Margaret Wolfe Hungerford said, “Beauty is in the eye of the beholder.” It was her way of saying that we see what we wish to see in others. Every living human being is a complex combination of feelings, emotions, and thoughts — some good, some bad. Your impression of another depends far more upon you and your expectations of that person.
If you believe someone is good, you will find good qualities. If you don’t, you won’t. When you are yourself a positive person, you tend to find positive qualities in others. As you work to develop good, constructive habits to improve yourself continually, make it a practice to look for those same qualities in others. It’s easy to spot another’s shortcomings, but when you identify the good in others and congratulate them upon their positive achievements, you will make friends on whom you can always depend — both in good times and bad.
Be sure about what you want from life and doubly sure of what you have to give in return.

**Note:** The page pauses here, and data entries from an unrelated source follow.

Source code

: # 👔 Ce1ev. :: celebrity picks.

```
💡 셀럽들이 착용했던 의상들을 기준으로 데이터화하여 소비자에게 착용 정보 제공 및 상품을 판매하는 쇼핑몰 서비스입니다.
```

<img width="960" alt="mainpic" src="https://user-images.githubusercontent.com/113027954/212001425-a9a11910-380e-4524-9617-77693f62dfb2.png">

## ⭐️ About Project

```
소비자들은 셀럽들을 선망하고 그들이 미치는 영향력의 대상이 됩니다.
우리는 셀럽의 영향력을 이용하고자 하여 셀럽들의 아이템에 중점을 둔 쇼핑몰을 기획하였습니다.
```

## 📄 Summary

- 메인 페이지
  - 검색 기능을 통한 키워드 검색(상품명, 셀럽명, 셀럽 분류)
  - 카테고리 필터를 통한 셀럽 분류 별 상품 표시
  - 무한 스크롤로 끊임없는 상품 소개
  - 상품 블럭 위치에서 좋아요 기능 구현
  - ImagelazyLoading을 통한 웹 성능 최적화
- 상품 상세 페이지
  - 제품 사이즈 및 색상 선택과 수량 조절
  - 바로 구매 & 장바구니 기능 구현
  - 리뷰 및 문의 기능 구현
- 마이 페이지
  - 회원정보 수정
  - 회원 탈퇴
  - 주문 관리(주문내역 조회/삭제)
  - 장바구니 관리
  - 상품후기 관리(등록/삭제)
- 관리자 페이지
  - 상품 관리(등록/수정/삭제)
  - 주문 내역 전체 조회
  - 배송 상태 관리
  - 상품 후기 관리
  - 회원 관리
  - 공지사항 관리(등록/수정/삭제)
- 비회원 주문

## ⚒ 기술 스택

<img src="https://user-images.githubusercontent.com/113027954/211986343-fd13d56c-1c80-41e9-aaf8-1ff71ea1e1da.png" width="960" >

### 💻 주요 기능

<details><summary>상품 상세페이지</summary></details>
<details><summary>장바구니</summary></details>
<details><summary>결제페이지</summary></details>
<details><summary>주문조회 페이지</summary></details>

Examine the lives of successful people, and you will find that they have paid a price that is in direct proportion to the amount of success they have earned. Close examination will almost always reveal years of study and preparation before great success is achieved. This principle is consistent in virtually every field of individual achievement — in the arts, medicine, science, or business. Nothing worthwhile ever comes easily.
As you consider your own goals, also consider what you are willing to sacrifice for what you expect to receive. You should be prepared to give generously of your time and talents long before expecting a return on your investment. Many “overnight successes” labored in obscurity for many years before they were finally recognized for their achievements.
What we do not see, what most of us never suspect of existing, is the silent but irresistible power which comes to the rescue of those who fight on in the face of discouragement.